Published on Jan 19, 2016

Abstract

Battery electric vehicle (BEV) is an electric vehicle that utilises chemical energy stored in rechargeable battery packs. Electric vehicles use electric motors instead of, or in addition to, internal combustion engines (ICEs). Vehicles using both electric motors and ICEs are called hybrid vehicles, and are usually not considered pure BEVs.

Overview

Relatively few of today's BEVs are capable of acceleration performance which exceeds that of equivalent-class conventional gasoline powered vehicles. An early solution was American Motors’ experimental Amitron piggyback system of batteries with one type designed for sustained speeds while a different set boosted acceleration then needed.

Batteries are usually the most expensive component of BEVs. Although the cost of battery manufacture is substantial, increasing returns to scale may serve to lower their cost when BEVs are manufactured on the scale of modern internal combustion vehicles. For new battery technology considered appropriate for serious competition with internal combustion vehicles, large cost decreases will certainly occur when patents covering the new technologies expire.

Since the late 1990s, advances in battery technologies have been driven by skyrocketing demand for laptop computers and mobile phones, with consumer demand for more features, larger, brighter displays, and longer battery time driving research and development in the field. The BEV marketplace has reaped the benefits of these advances. If BEV production quotas had been met instead of being repealed, even more demand-driven R&D for large-scale battery technology would likely be taking place.

The range of a BEV depends on the number and type of batteries used, and the performance demands of the driver. The weight and type of vehicle also have an impact just as they do on the mileage of traditional vehicles.

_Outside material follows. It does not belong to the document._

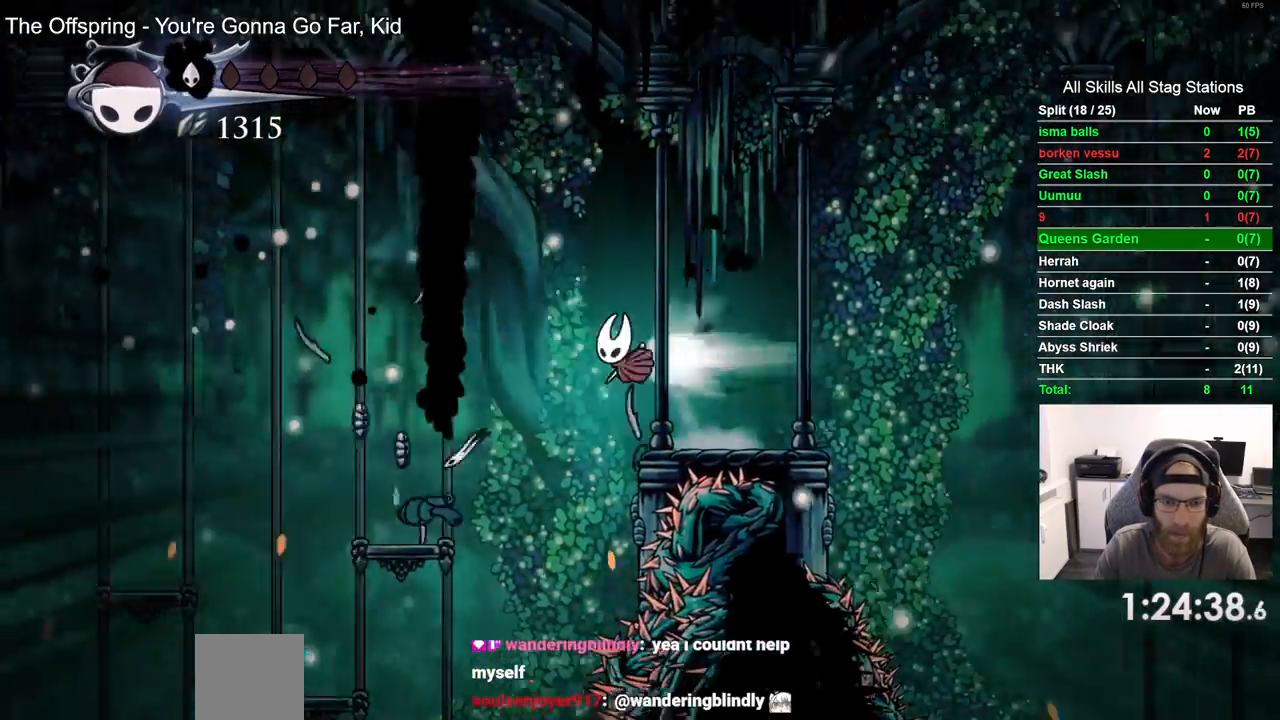
{"dt_ms": 500, "buttons": ["DPAD_LEFT"], "left_stick": "center", "right_stick": "center"}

Electric vehicle conversions usually use lead-acid batteries because they are the most available and inexpensive. Such conversions generally have a range of 20 to 50 miles . Production EVs with lead-acid batteries are capable of up to 80 miles per charge. NiMH batteries have higher energy density and may deliver up to 120 miles of range.

New lithium-ion battery-equipped EVs provide 250-300 miles (400-500 km) of range per charge. Finding the balance of range versus performance, battery capacity versus weight, and battery type versus cost challenges every EV manufacturer. With an AC system regenerative braking can extend range by up to 50% under extreme traffic conditions without complete stopping. Otherwise, the range is extended by about 10 to 15% in city driving, and only negligibly in highway driving, depending upon terrain.